Prekallikrein (Fletcher Factor) Assay

Prekallikrein is a single-chain serine protease synthesized in the liver that circulates in two forms having molecular weights of 85 and 88 kilodaltons.⁶ Prekallikrein's plasma concentration is 35 to 45 mg/mL. It circulates in an equimolar complex with high molecular weight kininogen (HMWK), and has a plasma half-life of 24 hours. Kallikrein liberates kinins from kininogens, activates factor XII and plasminogen, converts protein to renin, destroys C₁ components, and interacts with leukocytes.

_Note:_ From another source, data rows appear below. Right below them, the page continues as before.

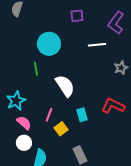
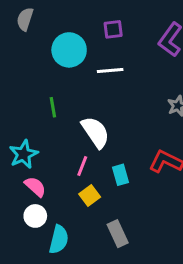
cyan circle: (49, 44) -> (69, 50), moved
white line: (97, 45) -> (110, 71), moved
pink line: (49, 115) -> (82, 166), moved

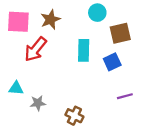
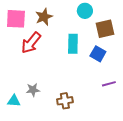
blue square: (112, 62) -> (98, 54), turned -35
cyan triangle: (16, 88) -> (14, 101), moved
brown cross: (74, 116) -> (65, 101), turned -35

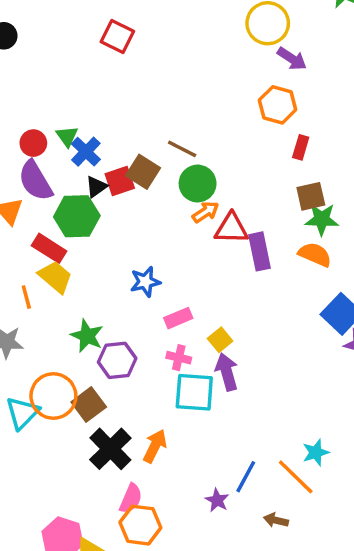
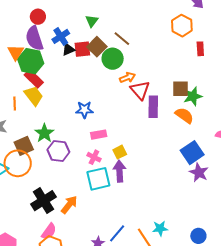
green triangle: (67, 136) -> (92, 21), moved
red rectangle: (301, 147) -> (200, 49), moved, turned -32
blue cross: (86, 152) -> (61, 36), moved
green circle: (198, 184) -> (113, 59), moved
brown square: (311, 196) -> (180, 89), moved
green hexagon: (77, 216) -> (31, 61), moved
green star: (322, 219) -> (193, 96), turned -30
red triangle: (231, 228) -> (140, 90), turned 35
cyan square: (194, 392) -> (98, 179), turned -30
brown square: (89, 405) -> (24, 146), moved

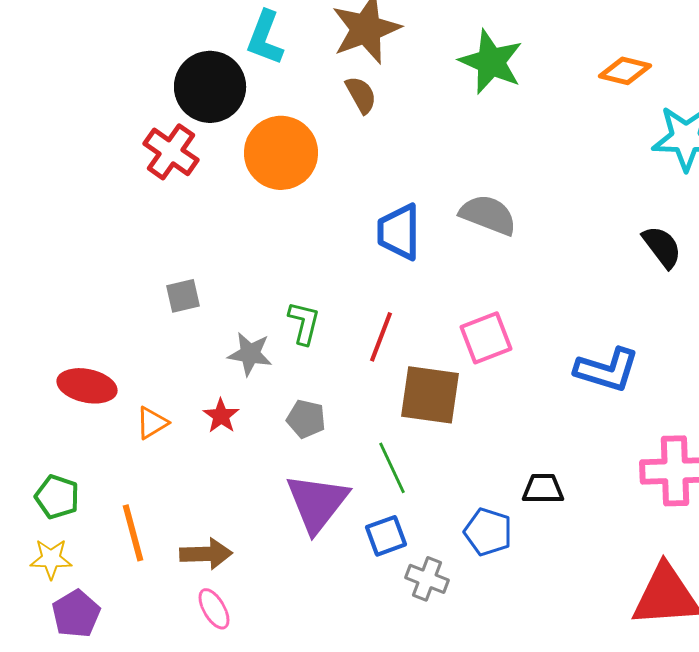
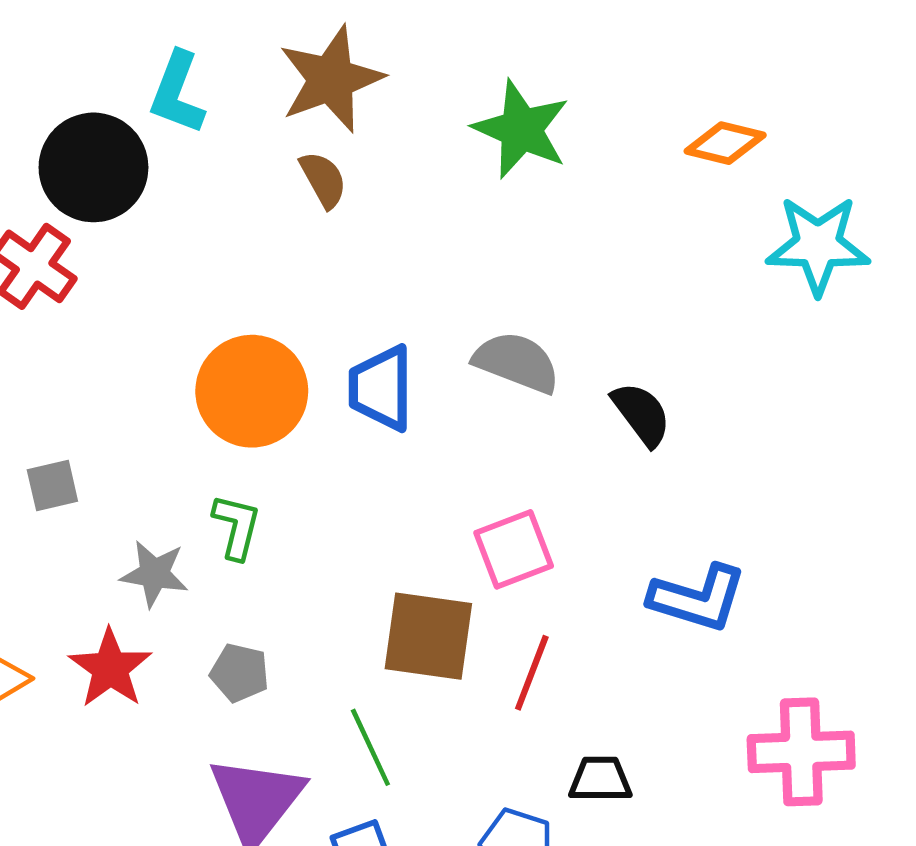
orange circle: (281, 153) -> (252, 391), moved
black semicircle: (662, 247) -> (641, 414), moved
red line: (381, 337) -> (532, 673), moved
red star: (221, 416) -> (110, 668), size x1.5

Factors VIII, IX, XI, XII, prekallikrein, and high molecular weight kininogen (HMWK) are the coagulation factors of the intrinsic coagulation pathway. Factor XII, high molecular weight kininogen, and prekallikrein are also called the “contact” factors. Factor XI is sometimes included in this designate of “contact” factors because of its interaction with others listed. Factor XI is activated by factor XIIa formed through activation of XII by a HMWK-prekallikrein complex on endothelial cells. With production of XIIa and kallikrein, activation of kinin, fibrinolytic, and complement systems occur. The major inhibitor of XIIa and kallikrein is C1 inhibitor. Other inhibitors include antithrombin (AT), plasminogen activator inhibitor (PAI), and α₂-macroglobulin.

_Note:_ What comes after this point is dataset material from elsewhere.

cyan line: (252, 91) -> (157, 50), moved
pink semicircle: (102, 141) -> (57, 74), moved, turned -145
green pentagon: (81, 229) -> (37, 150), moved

Contact factor deficiencies have no hemorrhagic consequence; however, the contact factors are necessary for normal aPTT clot formation in the laboratory. Deficiency of prekallikrein produces markedly prolonged aPTT results. Hereditary prekallikrein deficiency conditions are inherited through an autosomal recessive pattern. Although the aPTT is prolonged in deficiencies of factor XII, prekallikrein, and high molecular weight kininogen, there is generally no clinical evidence of bleeding unless other contributing factors are present. These deficiencies are generally diagnosed when evaluating a prolonged aPTT with no other explanation (ie, other screening test) and clinical history is negative for a bleeding disorder.